■ PROVIDED MATERIAL:
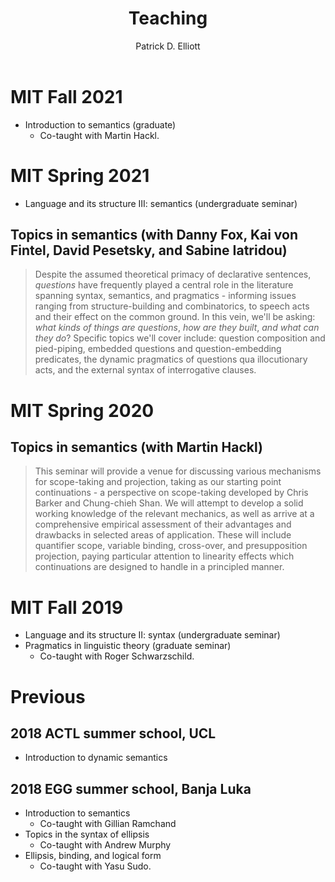 #+title: Teaching
#+author: Patrick D. Elliott

* MIT Fall 2021

- Introduction to semantics (graduate)
  * Co-taught with Martin Hackl.

* MIT Spring 2021

- Language and its structure III: semantics (undergraduate seminar)

** Topics in semantics (with Danny Fox, Kai von Fintel, David Pesetsky, and Sabine Iatridou)

#+begin_quote
Despite the assumed theoretical primacy of declarative sentences, /questions/ have frequently played a central role in the literature spanning syntax, semantics, and pragmatics - informing issues ranging from structure-building and combinatorics, to speech acts and their effect on the common ground. In this vein, we'll be asking: /what kinds of things are questions/, /how are they built/, /and what can they do/? Specific topics we'll cover include: question composition and pied-piping, embedded questions and question-embedding predicates, the dynamic pragmatics of questions qua illocutionary acts, and the external syntax of interrogative clauses.
#+end_quote



* MIT Spring 2020

** Topics in semantics (with Martin Hackl)

#+begin_quote
This seminar will provide a venue for discussing various mechanisms for scope-taking and projection, taking as our starting point continuations - a perspective on scope-taking developed by Chris Barker and Chung-chieh Shan. We will attempt to develop a solid working knowledge of the relevant mechanics, as well as arrive at a comprehensive empirical assessment of their advantages and drawbacks in selected areas of application. These will include quantifier scope, variable binding, cross-over, and presupposition projection, paying particular attention to linearity effects which continuations are designed to handle in a principled manner.
#+end_quote

* MIT Fall 2019

- Language and its structure II: syntax (undergraduate seminar)
- Pragmatics in linguistic theory (graduate seminar)
  * Co-taught with Roger Schwarzschild.
  
* Previous

** 2018 ACTL summer school, UCL

- Introduction to dynamic semantics
  
** 2018 EGG summer school, Banja Luka

- Introduction to semantics
  * Co-taught with Gillian Ramchand
- Topics in the syntax of ellipsis
  * Co-taught with Andrew Murphy
- Ellipsis, binding, and logical form
  * Co-taught with Yasu Sudo.


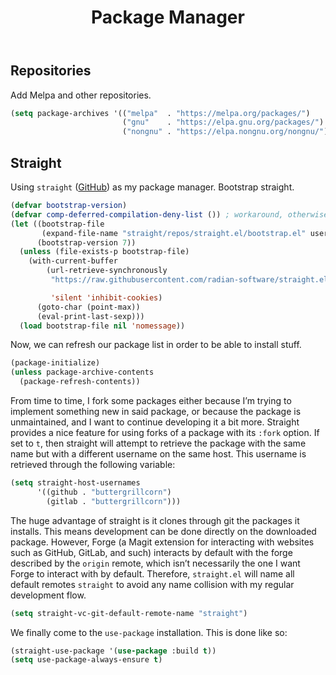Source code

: #+title: Package Manager
#+property: header-args:emacs-lisp  :mkdirp yes :lexical t :exports code
#+property: header-args:emacs-lisp+ :tangle package-manager.el
#+property: header-args:emacs-lisp+ :mkdirp yes :noweb no-export
** Repositories
Add Melpa and other repositories.
#+begin_src emacs-lisp
(setq package-archives '(("melpa"  . "https://melpa.org/packages/")
                         ("gnu"    . "https://elpa.gnu.org/packages/")
                         ("nongnu" . "https://elpa.nongnu.org/nongnu/")))
#+end_src
** Straight
Using ~straight~ ([[https://github.com/raxod502/straight.el][GitHub]]) as my package manager.
Bootstrap straight.
#+begin_src emacs-lisp
(defvar bootstrap-version)
(defvar comp-deferred-compilation-deny-list ()) ; workaround, otherwise straight shits itself
(let ((bootstrap-file
       (expand-file-name "straight/repos/straight.el/bootstrap.el" user-emacs-directory))
      (bootstrap-version 7))
  (unless (file-exists-p bootstrap-file)
    (with-current-buffer
        (url-retrieve-synchronously
         "https://raw.githubusercontent.com/radian-software/straight.el/develop/install.el"

         'silent 'inhibit-cookies)
      (goto-char (point-max))
      (eval-print-last-sexp)))
  (load bootstrap-file nil 'nomessage))
#+end_src

Now, we can refresh our package list in order to be able to install
stuff.
#+begin_src emacs-lisp
(package-initialize)
(unless package-archive-contents
  (package-refresh-contents))
#+end_src

From time to time, I fork some packages either because I’m trying to
implement something new in said package, or because the package is
unmaintained, and I want to continue developing it a bit more. Straight
provides a nice feature for using forks of a package with its ~:fork~
option. If set to ~t~, then straight will attempt to retrieve the
package with the same name but with a different username on the same
host. This username is retrieved through the following variable:
#+begin_src emacs-lisp
(setq straight-host-usernames
      '((github . "buttergrillcorn")
        (gitlab . "buttergrillcorn")))
#+end_src

The huge advantage of straight is it clones through git the packages
it installs. This means development can be done directly on the
downloaded package. However, Forge (a Magit extension for interacting
with websites such as GitHub, GitLab, and such) interacts by default
with the forge described by the =origin= remote, which isn’t necessarily
the one I want Forge to interact with by default. Therefore,
=straight.el= will name all default remotes =straight= to avoid any name
collision with my regular development flow.
#+begin_src emacs-lisp
(setq straight-vc-git-default-remote-name "straight")
#+end_src

We finally come to the ~use-package~ installation. This is done like so:
#+begin_src emacs-lisp
(straight-use-package '(use-package :build t))
(setq use-package-always-ensure t)
#+end_src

■ EXERCISE AIM:
Reproduce exactly, and only, the part of the listing above that begins at the line with "#+property: header-args:emacs-lisp+ :tangle" and goes on through the line with "(goto-char (point-max))".

■ SOLUTION TO THIS EXERCISE:
#+property: header-args:emacs-lisp+ :tangle package-manager.el
#+property: header-args:emacs-lisp+ :mkdirp yes :noweb no-export
** Repositories
Add Melpa and other repositories.
#+begin_src emacs-lisp
(setq package-archives '(("melpa"  . "https://melpa.org/packages/")
                         ("gnu"    . "https://elpa.gnu.org/packages/")
                         ("nongnu" . "https://elpa.nongnu.org/nongnu/")))
#+end_src
** Straight
Using ~straight~ ([[https://github.com/raxod502/straight.el][GitHub]]) as my package manager.
Bootstrap straight.
#+begin_src emacs-lisp
(defvar bootstrap-version)
(defvar comp-deferred-compilation-deny-list ()) ; workaround, otherwise straight shits itself
(let ((bootstrap-file
       (expand-file-name "straight/repos/straight.el/bootstrap.el" user-emacs-directory))
      (bootstrap-version 7))
  (unless (file-exists-p bootstrap-file)
    (with-current-buffer
        (url-retrieve-synchronously
         "https://raw.githubusercontent.com/radian-software/straight.el/develop/install.el"

         'silent 'inhibit-cookies)
      (goto-char (point-max))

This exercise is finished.